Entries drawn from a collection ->
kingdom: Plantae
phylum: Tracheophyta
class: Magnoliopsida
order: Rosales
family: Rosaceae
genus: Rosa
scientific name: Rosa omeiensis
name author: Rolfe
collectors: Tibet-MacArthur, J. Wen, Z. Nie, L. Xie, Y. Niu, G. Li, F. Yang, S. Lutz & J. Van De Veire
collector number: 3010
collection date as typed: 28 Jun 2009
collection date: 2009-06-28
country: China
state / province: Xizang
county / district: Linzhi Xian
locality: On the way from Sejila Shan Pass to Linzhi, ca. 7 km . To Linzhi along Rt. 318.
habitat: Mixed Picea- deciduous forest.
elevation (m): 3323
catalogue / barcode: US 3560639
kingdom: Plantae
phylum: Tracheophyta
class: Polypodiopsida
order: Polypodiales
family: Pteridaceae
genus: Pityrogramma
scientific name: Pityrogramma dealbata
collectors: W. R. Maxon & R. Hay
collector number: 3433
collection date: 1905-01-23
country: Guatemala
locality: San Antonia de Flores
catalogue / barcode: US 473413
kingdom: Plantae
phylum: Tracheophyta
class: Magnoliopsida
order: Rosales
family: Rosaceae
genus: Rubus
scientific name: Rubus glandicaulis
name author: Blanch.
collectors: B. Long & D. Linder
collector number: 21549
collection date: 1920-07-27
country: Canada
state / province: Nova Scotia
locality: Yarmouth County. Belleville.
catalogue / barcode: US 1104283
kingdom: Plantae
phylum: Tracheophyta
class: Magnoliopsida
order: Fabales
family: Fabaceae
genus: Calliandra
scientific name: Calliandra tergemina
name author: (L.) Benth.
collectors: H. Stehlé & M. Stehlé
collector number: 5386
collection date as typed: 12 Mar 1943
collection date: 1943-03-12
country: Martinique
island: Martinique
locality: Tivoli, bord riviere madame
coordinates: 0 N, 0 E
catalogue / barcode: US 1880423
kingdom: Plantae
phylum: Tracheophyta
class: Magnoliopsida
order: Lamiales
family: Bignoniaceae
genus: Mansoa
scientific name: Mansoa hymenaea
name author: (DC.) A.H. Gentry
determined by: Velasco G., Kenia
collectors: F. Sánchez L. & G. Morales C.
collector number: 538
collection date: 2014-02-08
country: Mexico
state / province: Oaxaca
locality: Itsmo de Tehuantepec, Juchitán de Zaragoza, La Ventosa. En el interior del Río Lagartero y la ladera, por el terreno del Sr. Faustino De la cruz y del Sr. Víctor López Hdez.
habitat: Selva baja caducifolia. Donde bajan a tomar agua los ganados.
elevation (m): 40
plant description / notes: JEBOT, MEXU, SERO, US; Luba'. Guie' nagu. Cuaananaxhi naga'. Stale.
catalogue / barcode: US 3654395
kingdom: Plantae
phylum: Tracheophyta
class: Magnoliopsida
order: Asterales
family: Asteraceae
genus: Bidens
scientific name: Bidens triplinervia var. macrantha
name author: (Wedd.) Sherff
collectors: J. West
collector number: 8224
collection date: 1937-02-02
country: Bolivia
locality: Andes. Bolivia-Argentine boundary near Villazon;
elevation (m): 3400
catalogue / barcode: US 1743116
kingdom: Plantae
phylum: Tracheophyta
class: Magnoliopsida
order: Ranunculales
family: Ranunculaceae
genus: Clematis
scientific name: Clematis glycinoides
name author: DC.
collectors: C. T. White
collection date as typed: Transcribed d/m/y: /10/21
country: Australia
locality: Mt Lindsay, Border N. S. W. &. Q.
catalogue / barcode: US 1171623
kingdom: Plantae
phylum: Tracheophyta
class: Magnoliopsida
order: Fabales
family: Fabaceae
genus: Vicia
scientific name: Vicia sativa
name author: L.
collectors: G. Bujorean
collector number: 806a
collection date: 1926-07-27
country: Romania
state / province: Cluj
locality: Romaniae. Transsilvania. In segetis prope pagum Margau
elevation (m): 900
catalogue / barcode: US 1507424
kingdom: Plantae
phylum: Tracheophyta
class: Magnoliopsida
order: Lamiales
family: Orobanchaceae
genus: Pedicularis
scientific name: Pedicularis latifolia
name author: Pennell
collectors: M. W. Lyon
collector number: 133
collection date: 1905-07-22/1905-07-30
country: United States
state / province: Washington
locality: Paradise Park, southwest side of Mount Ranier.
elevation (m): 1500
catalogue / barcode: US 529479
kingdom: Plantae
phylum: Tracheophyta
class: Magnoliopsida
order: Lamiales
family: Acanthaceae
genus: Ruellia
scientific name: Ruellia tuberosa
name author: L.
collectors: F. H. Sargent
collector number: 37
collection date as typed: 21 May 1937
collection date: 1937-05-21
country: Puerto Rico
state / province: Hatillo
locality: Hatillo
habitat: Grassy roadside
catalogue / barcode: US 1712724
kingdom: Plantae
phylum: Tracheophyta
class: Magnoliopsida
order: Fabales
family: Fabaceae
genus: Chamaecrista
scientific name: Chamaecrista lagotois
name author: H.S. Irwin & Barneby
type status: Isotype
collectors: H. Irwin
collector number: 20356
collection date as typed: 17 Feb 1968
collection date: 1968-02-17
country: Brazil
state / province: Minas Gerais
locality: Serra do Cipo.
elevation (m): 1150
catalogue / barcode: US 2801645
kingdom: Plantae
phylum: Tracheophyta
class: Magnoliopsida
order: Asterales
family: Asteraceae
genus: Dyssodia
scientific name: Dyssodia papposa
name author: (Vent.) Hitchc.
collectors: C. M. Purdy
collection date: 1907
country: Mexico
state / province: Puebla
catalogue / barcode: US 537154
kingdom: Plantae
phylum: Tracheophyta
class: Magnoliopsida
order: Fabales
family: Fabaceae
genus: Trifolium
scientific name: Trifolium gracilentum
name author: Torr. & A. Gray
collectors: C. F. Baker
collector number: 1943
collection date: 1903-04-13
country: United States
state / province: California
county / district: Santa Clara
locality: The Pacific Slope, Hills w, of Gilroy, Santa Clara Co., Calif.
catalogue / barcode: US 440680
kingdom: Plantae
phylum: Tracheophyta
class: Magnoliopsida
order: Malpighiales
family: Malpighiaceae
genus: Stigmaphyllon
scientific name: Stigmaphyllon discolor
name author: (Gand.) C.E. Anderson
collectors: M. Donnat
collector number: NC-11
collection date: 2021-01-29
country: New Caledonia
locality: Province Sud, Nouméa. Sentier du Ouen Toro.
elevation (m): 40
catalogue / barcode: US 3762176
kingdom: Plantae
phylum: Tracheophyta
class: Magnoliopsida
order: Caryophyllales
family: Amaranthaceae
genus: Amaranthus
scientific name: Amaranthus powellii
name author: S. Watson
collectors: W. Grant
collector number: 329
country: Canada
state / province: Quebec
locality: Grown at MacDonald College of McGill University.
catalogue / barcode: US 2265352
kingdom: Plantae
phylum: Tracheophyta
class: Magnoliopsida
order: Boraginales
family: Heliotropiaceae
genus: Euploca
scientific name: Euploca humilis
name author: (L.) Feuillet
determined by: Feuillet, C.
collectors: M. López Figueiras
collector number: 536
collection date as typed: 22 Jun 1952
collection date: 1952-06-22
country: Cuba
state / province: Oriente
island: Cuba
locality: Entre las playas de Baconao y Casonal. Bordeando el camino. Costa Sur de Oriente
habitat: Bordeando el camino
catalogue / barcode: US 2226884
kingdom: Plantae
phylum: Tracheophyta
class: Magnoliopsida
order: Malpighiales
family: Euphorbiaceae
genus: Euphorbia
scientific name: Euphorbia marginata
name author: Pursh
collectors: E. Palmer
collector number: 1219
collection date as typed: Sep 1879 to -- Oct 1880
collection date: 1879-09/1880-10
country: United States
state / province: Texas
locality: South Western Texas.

Exercise goal -> Could you give all of these lines as a numbered list, leaving out any blank ones?

Written response ->
1. kingdom: Plantae
2. phylum: Tracheophyta
3. class: Magnoliopsida
4. order: Rosales
5. family: Rosaceae
6. genus: Rosa
7. scientific name: Rosa omeiensis
8. name author: Rolfe
9. collectors: Tibet-MacArthur, J. Wen, Z. Nie, L. Xie, Y. Niu, G. Li, F. Yang, S. Lutz & J. Van De Veire
10. collector number: 3010
11. collection date as typed: 28 Jun 2009
12. collection date: 2009-06-28
13. country: China
14. state / province: Xizang
15. county / district: Linzhi Xian
16. locality: On the way from Sejila Shan Pass to Linzhi, ca. 7 km . To Linzhi along Rt. 318.
17. habitat: Mixed Picea- deciduous forest.
18. elevation (m): 3323
19. catalogue / barcode: US 3560639
20. kingdom: Plantae
21. phylum: Tracheophyta
22. class: Polypodiopsida
23. order: Polypodiales
24. family: Pteridaceae
25. genus: Pityrogramma
26. scientific name: Pityrogramma dealbata
27. collectors: W. R. Maxon & R. Hay
28. collector number: 3433
29. collection date: 1905-01-23
30. country: Guatemala
31. locality: San Antonia de Flores
32. catalogue / barcode: US 473413
33. kingdom: Plantae
34. phylum: Tracheophyta
35. class: Magnoliopsida
36. order: Rosales
37. family: Rosaceae
38. genus: Rubus
39. scientific name: Rubus glandicaulis
40. name author: Blanch.
41. collectors: B. Long & D. Linder
42. collector number: 21549
43. collection date: 1920-07-27
44. country: Canada
45. state / province: Nova Scotia
46. locality: Yarmouth County. Belleville.
47. catalogue / barcode: US 1104283
48. kingdom: Plantae
49. phylum: Tracheophyta
50. class: Magnoliopsida
51. order: Fabales
52. family: Fabaceae
53. genus: Calliandra
54. scientific name: Calliandra tergemina
55. name author: (L.) Benth.
56. collectors: H. Stehlé & M. Stehlé
57. collector number: 5386
58. collection date as typed: 12 Mar 1943
59. collection date: 1943-03-12
60. country: Martinique
61. island: Martinique
62. locality: Tivoli, bord riviere madame
63. coordinates: 0 N, 0 E
64. catalogue / barcode: US 1880423
65. kingdom: Plantae
66. phylum: Tracheophyta
67. class: Magnoliopsida
68. order: Lamiales
69. family: Bignoniaceae
70. genus: Mansoa
71. scientific name: Mansoa hymenaea
72. name author: (DC.) A.H. Gentry
73. determined by: Velasco G., Kenia
74. collectors: F. Sánchez L. & G. Morales C.
75. collector number: 538
76. collection date: 2014-02-08
77. country: Mexico
78. state / province: Oaxaca
79. locality: Itsmo de Tehuantepec, Juchitán de Zaragoza, La Ventosa. En el interior del Río Lagartero y la ladera, por el terreno del Sr. Faustino De la cruz y del Sr. Víctor López Hdez.
80. habitat: Selva baja caducifolia. Donde bajan a tomar agua los ganados.
81. elevation (m): 40
82. plant description / notes: JEBOT, MEXU, SERO, US; Luba'. Guie' nagu. Cuaananaxhi naga'. Stale.
83. catalogue / barcode: US 3654395
84. kingdom: Plantae
85. phylum: Tracheophyta
86. class: Magnoliopsida
87. order: Asterales
88. family: Asteraceae
89. genus: Bidens
90. scientific name: Bidens triplinervia var. macrantha
91. name author: (Wedd.) Sherff
92. collectors: J. West
93. collector number: 8224
94. collection date: 1937-02-02
95. country: Bolivia
96. locality: Andes. Bolivia-Argentine boundary near Villazon;
97. elevation (m): 3400
98. catalogue / barcode: US 1743116
99. kingdom: Plantae
100. phylum: Tracheophyta
101. class: Magnoliopsida
102. order: Ranunculales
103. family: Ranunculaceae
104. genus: Clematis
105. scientific name: Clematis glycinoides
106. name author: DC.
107. collectors: C. T. White
108. collection date as typed: Transcribed d/m/y: /10/21
109. country: Australia
110. locality: Mt Lindsay, Border N. S. W. &. Q.
111. catalogue / barcode: US 1171623
112. kingdom: Plantae
113. phylum: Tracheophyta
114. class: Magnoliopsida
115. order: Fabales
116. family: Fabaceae
117. genus: Vicia
118. scientific name: Vicia sativa
119. name author: L.
120. collectors: G. Bujorean
121. collector number: 806a
122. collection date: 1926-07-27
123. country: Romania
124. state / province: Cluj
125. locality: Romaniae. Transsilvania. In segetis prope pagum Margau
126. elevation (m): 900
127. catalogue / barcode: US 1507424
128. kingdom: Plantae
129. phylum: Tracheophyta
130. class: Magnoliopsida
131. order: Lamiales
132. family: Orobanchaceae
133. genus: Pedicularis
134. scientific name: Pedicularis latifolia
135. name author: Pennell
136. collectors: M. W. Lyon
137. collector number: 133
138. collection date: 1905-07-22/1905-07-30
139. country: United States
140. state / province: Washington
141. locality: Paradise Park, southwest side of Mount Ranier.
142. elevation (m): 1500
143. catalogue / barcode: US 529479
144. kingdom: Plantae
145. phylum: Tracheophyta
146. class: Magnoliopsida
147. order: Lamiales
148. family: Acanthaceae
149. genus: Ruellia
150. scientific name: Ruellia tuberosa
151. name author: L.
152. collectors: F. H. Sargent
153. collector number: 37
154. collection date as typed: 21 May 1937
155. collection date: 1937-05-21
156. country: Puerto Rico
157. state / province: Hatillo
158. locality: Hatillo
159. habitat: Grassy roadside
160. catalogue / barcode: US 1712724
161. kingdom: Plantae
162. phylum: Tracheophyta
163. class: Magnoliopsida
164. order: Fabales
165. family: Fabaceae
166. genus: Chamaecrista
167. scientific name: Chamaecrista lagotois
168. name author: H.S. Irwin & Barneby
169. type status: Isotype
170. collectors: H. Irwin
171. collector number: 20356
172. collection date as typed: 17 Feb 1968
173. collection date: 1968-02-17
174. country: Brazil
175. state / province: Minas Gerais
176. locality: Serra do Cipo.
177. elevation (m): 1150
178. catalogue / barcode: US 2801645
179. kingdom: Plantae
180. phylum: Tracheophyta
181. class: Magnoliopsida
182. order: Asterales
183. family: Asteraceae
184. genus: Dyssodia
185. scientific name: Dyssodia papposa
186. name author: (Vent.) Hitchc.
187. collectors: C. M. Purdy
188. collection date: 1907
189. country: Mexico
190. state / province: Puebla
191. catalogue / barcode: US 537154
192. kingdom: Plantae
193. phylum: Tracheophyta
194. class: Magnoliopsida
195. order: Fabales
196. family: Fabaceae
197. genus: Trifolium
198. scientific name: Trifolium gracilentum
199. name author: Torr. & A. Gray
200. collectors: C. F. Baker
201. collector number: 1943
202. collection date: 1903-04-13
203. country: United States
204. state / province: California
205. county / district: Santa Clara
206. locality: The Pacific Slope, Hills w, of Gilroy, Santa Clara Co., Calif.
207. catalogue / barcode: US 440680
208. kingdom: Plantae
209. phylum: Tracheophyta
210. class: Magnoliopsida
211. order: Malpighiales
212. family: Malpighiaceae
213. genus: Stigmaphyllon
214. scientific name: Stigmaphyllon discolor
215. name author: (Gand.) C.E. Anderson
216. collectors: M. Donnat
217. collector number: NC-11
218. collection date: 2021-01-29
219. country: New Caledonia
220. locality: Province Sud, Nouméa. Sentier du Ouen Toro.
221. elevation (m): 40
222. catalogue / barcode: US 3762176
223. kingdom: Plantae
224. phylum: Tracheophyta
225. class: Magnoliopsida
226. order: Caryophyllales
227. family: Amaranthaceae
228. genus: Amaranthus
229. scientific name: Amaranthus powellii
230. name author: S. Watson
231. collectors: W. Grant
232. collector number: 329
233. country: Canada
234. state / province: Quebec
235. locality: Grown at MacDonald College of McGill University.
236. catalogue / barcode: US 2265352
237. kingdom: Plantae
238. phylum: Tracheophyta
239. class: Magnoliopsida
240. order: Boraginales
241. family: Heliotropiaceae
242. genus: Euploca
243. scientific name: Euploca humilis
244. name author: (L.) Feuillet
245. determined by: Feuillet, C.
246. collectors: M. López Figueiras
247. collector number: 536
248. collection date as typed: 22 Jun 1952
249. collection date: 1952-06-22
250. country: Cuba
251. state / province: Oriente
252. island: Cuba
253. locality: Entre las playas de Baconao y Casonal. Bordeando el camino. Costa Sur de Oriente
254. habitat: Bordeando el camino
255. catalogue / barcode: US 2226884
256. kingdom: Plantae
257. phylum: Tracheophyta
258. class: Magnoliopsida
259. order: Malpighiales
260. family: Euphorbiaceae
261. genus: Euphorbia
262. scientific name: Euphorbia marginata
263. name author: Pursh
264. collectors: E. Palmer
265. collector number: 1219
266. collection date as typed: Sep 1879 to -- Oct 1880
267. collection date: 1879-09/1880-10
268. country: United States
269. state / province: Texas
270. locality: South Western Texas.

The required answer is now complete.